Machine Learning Meets Data Integration
Data solution vendors like SnapLogic and Informatica are already developing machine learning and artificial intelligence (AI) based smart data integration assistants. These assistants can recommend next-best-action or suggest datasets, transforms, and rules to a data engineer working on a data integration project. Similarly, they can help data scientists by recommending which data sets to use for their next project or suggestions on additional data sets that may complement their existing data sets.
In addition, machine learning techniques have been also applied to automate the entity relationship modeling. There are a few vendors like Panoply, Informatica, and Tamr offering automated data modeling capabilities as part of their data integration kit. Vendors report that they have achieved up to 70-90% accuracy with the rest of the manual adjustments, and customizations were performed by a human expert in the loop.
Obviously, this has a clear impact on traditional ETL processes which provide a fixed set of views. With smart data assistant and automated data modeling going mainstream in 2018, there will be sufficient arguments for embracing a No-ETL approach which supports structured as well as unstructured data. More details on this approach.
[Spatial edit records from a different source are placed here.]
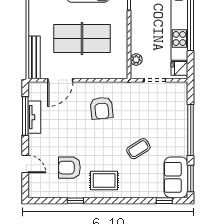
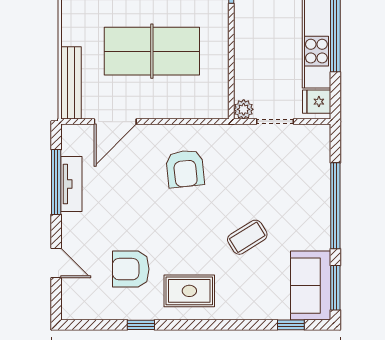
plant: (136, 60) -> (244, 109), moved

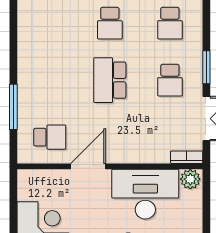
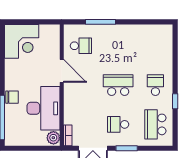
school desk: (110, 23) -> (155, 85), turned 90
school desk: (170, 23) -> (155, 124), width x1.85
school desk: (50, 137) -> (81, 46), turned -90

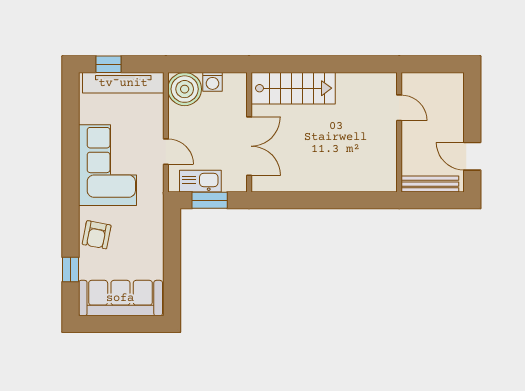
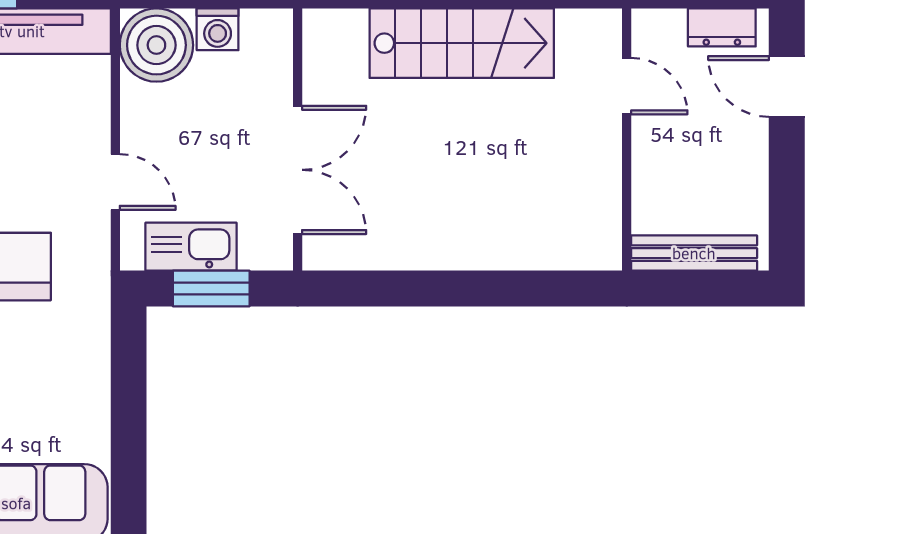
dresser: (443, 81) -> (722, 27), added
stairs: (293, 88) -> (462, 43), moved
door: (472, 156) -> (787, 86), moved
Event-Driven Data Flow Architecture
More and more organizations are jumping on the bandwagon of event-driven architecture with the view that it can provide actionable insights in real-time. To implement event-driven architecture, organizations are now thinking of events as first-class citizens and data integration in terms of event data flows rather than data that is just processed and landed in a database. To achieve this, organizations are utilizing distributed messaging system such as Apache Kafka. On top, they are implementing concepts such events, topics, event producers, and event consumers. Producer applications publish events to one or more topics which are then processed by consumer applications. This leads us to a data flow pattern where data is read from a given topic stream, transformed, and written back to another topic stream.
A key aspect of event-driven data flow architecture is support for microservices architecture, and, more specifically, database per service patterns. Most organizations struggle with monolithic application architecture and microservices are enabling organizations to break these monoliths into manageable chunks or components.
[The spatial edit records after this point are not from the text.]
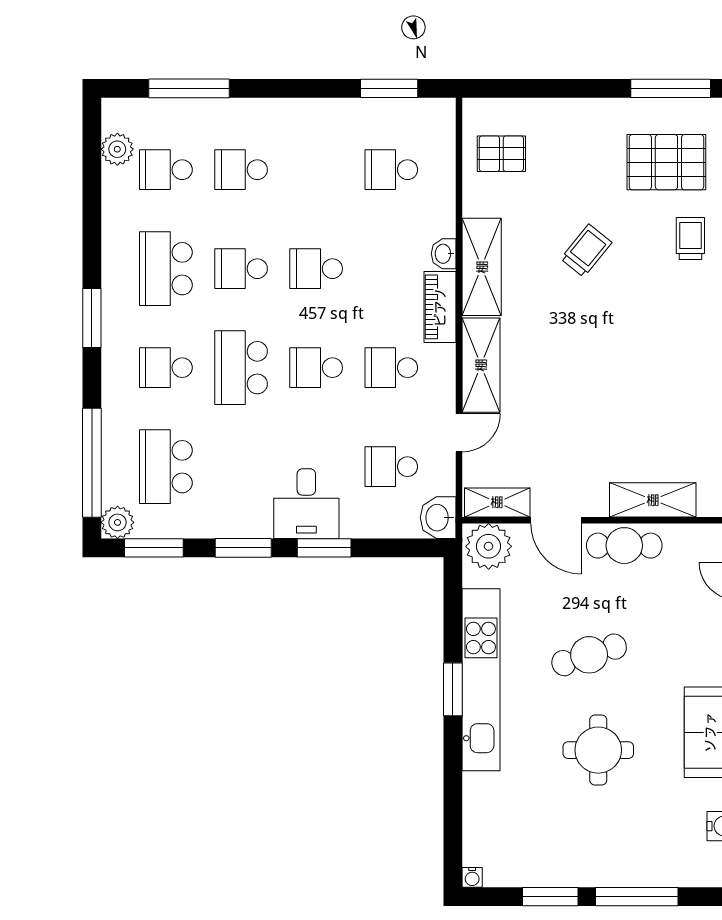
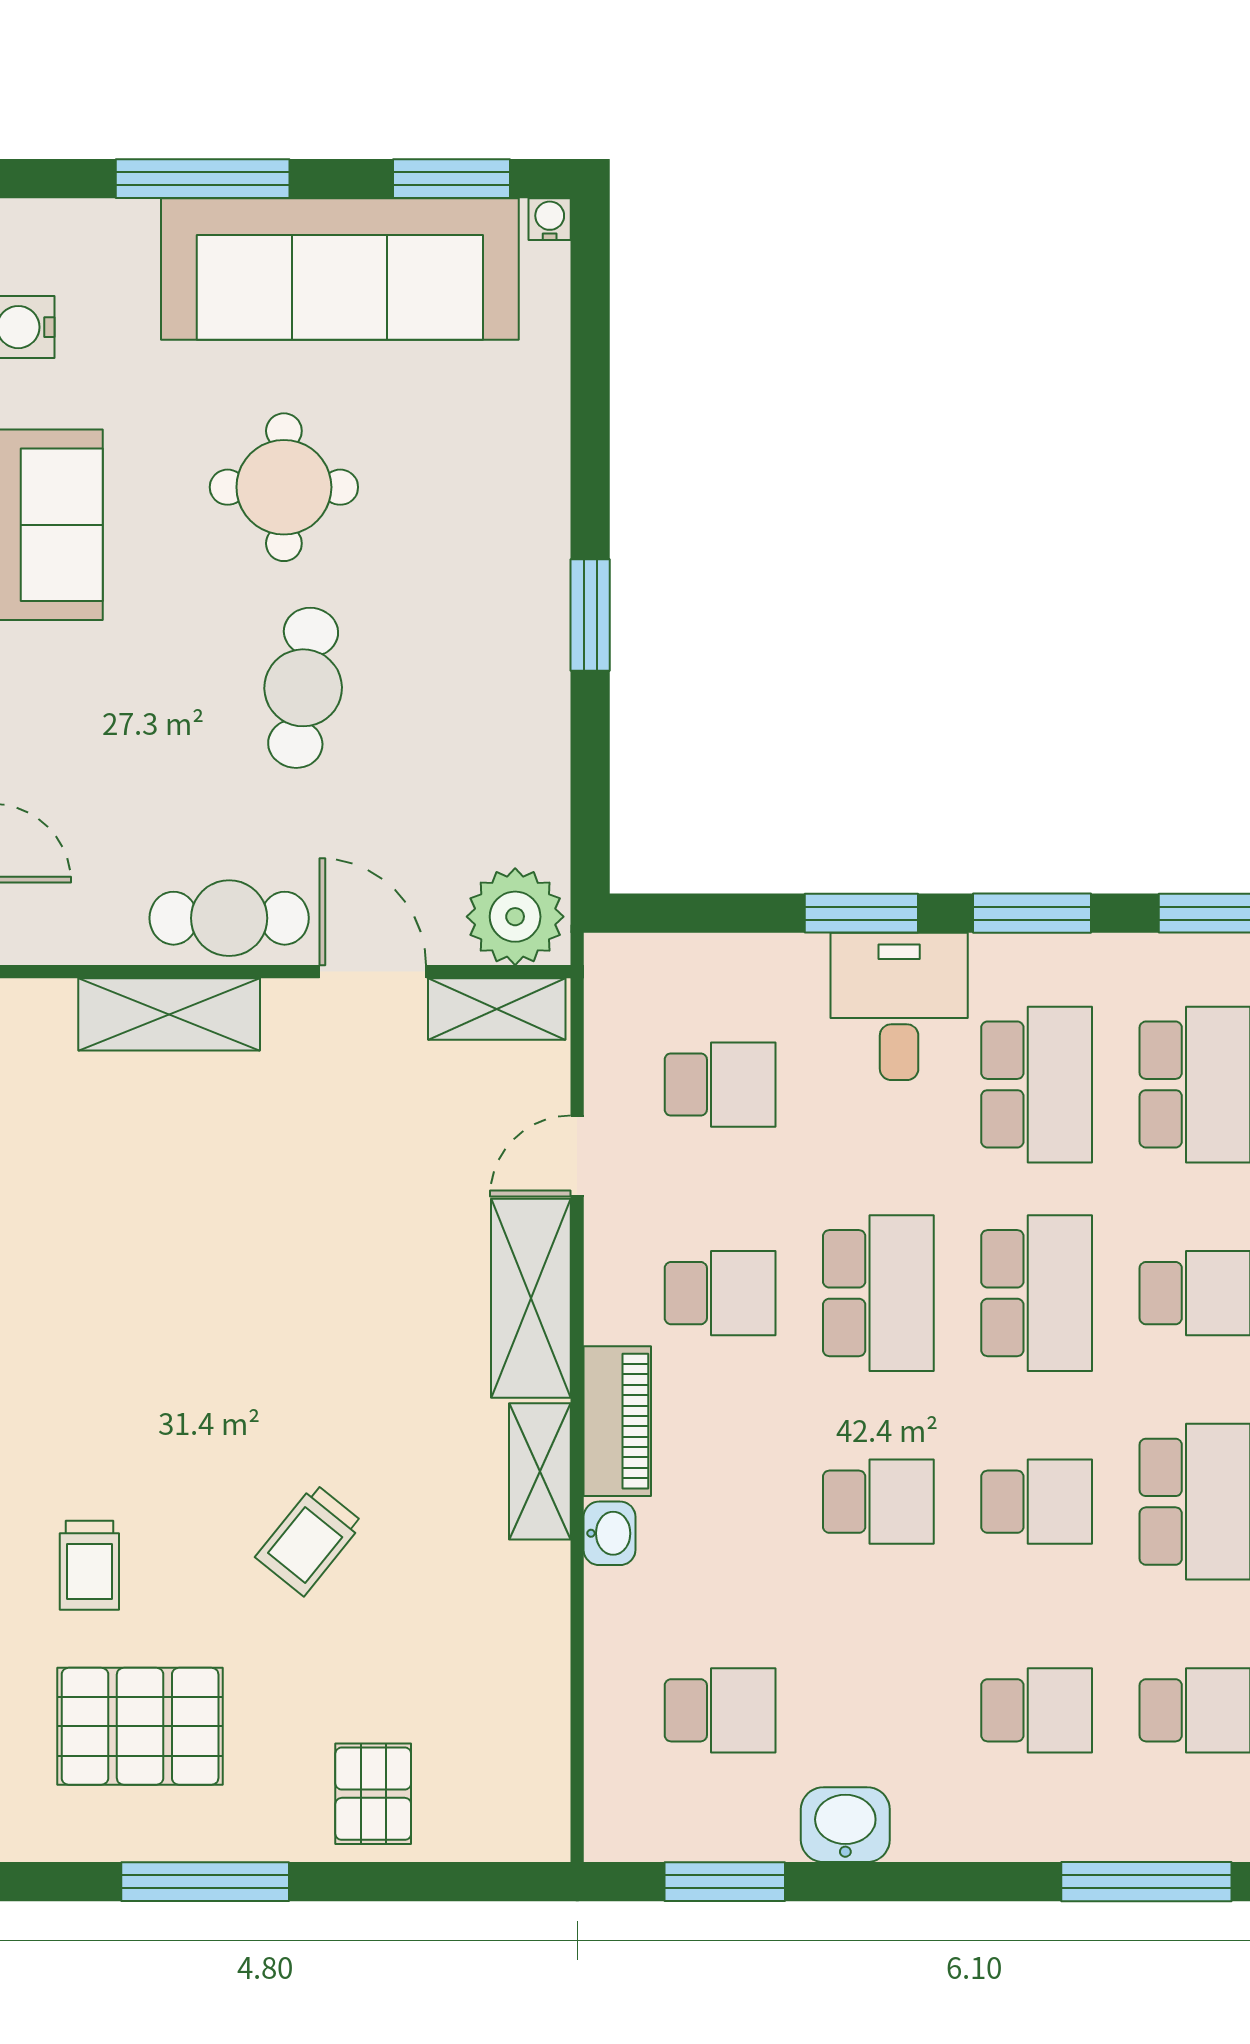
window: (671, 88) -> (205, 1882), moved
pallet: (501, 154) -> (373, 1794), moved, turned 90
shelving: (482, 267) -> (540, 1471), width x0.67, depth x0.75
school desk: (316, 368) -> (878, 1293), width x1.85
school desk: (241, 467) -> (1037, 1085), added
washbasin: (438, 518) -> (845, 1825), moved, turned -90
cafe table: (589, 655) -> (303, 688), turned -64
kitchen unit: (481, 680) -> (531, 635), removed
sofa: (572, 854) -> (340, 269), added
window: (550, 897) -> (452, 179), moved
Leveraging the Recent Hardware Advances
Vendors are already working to apply recent hardware advances such as graphics processing units (GPU), Tensor processing unit (TPU), and Single instruction multiple data (SIMD) to create data warehouse solutions which will be up to 100X faster than a traditional data warehouse.
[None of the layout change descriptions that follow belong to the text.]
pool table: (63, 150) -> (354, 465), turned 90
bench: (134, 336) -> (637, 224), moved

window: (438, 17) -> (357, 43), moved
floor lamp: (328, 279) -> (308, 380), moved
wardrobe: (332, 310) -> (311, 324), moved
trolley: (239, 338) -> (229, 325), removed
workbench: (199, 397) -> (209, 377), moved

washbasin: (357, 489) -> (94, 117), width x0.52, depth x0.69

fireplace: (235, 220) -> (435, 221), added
GPUs and TPUs are particularly interesting due to current machine learning trends. Recent research from Google demonstrated that a neural network-based learned index can outperform the cache-optimized B-Tree index by up to 70% in speed while saving an order-of-magnitude in memory. These learned indexes can immediately replace index structures currently used by data warehouses. At least a 10X performance boost is anticipated if learned indexes are used with GPUs/TPUs.
On top of that, SIMD instructions such as FAST can exploit modern processor architectures that achieve 6X performance improvement over traditional data warehouse indexes. SIMD instructions are already utilized by Apache Arrow - mentioned in the previous section - for native vectorized optimization of analytical data processing.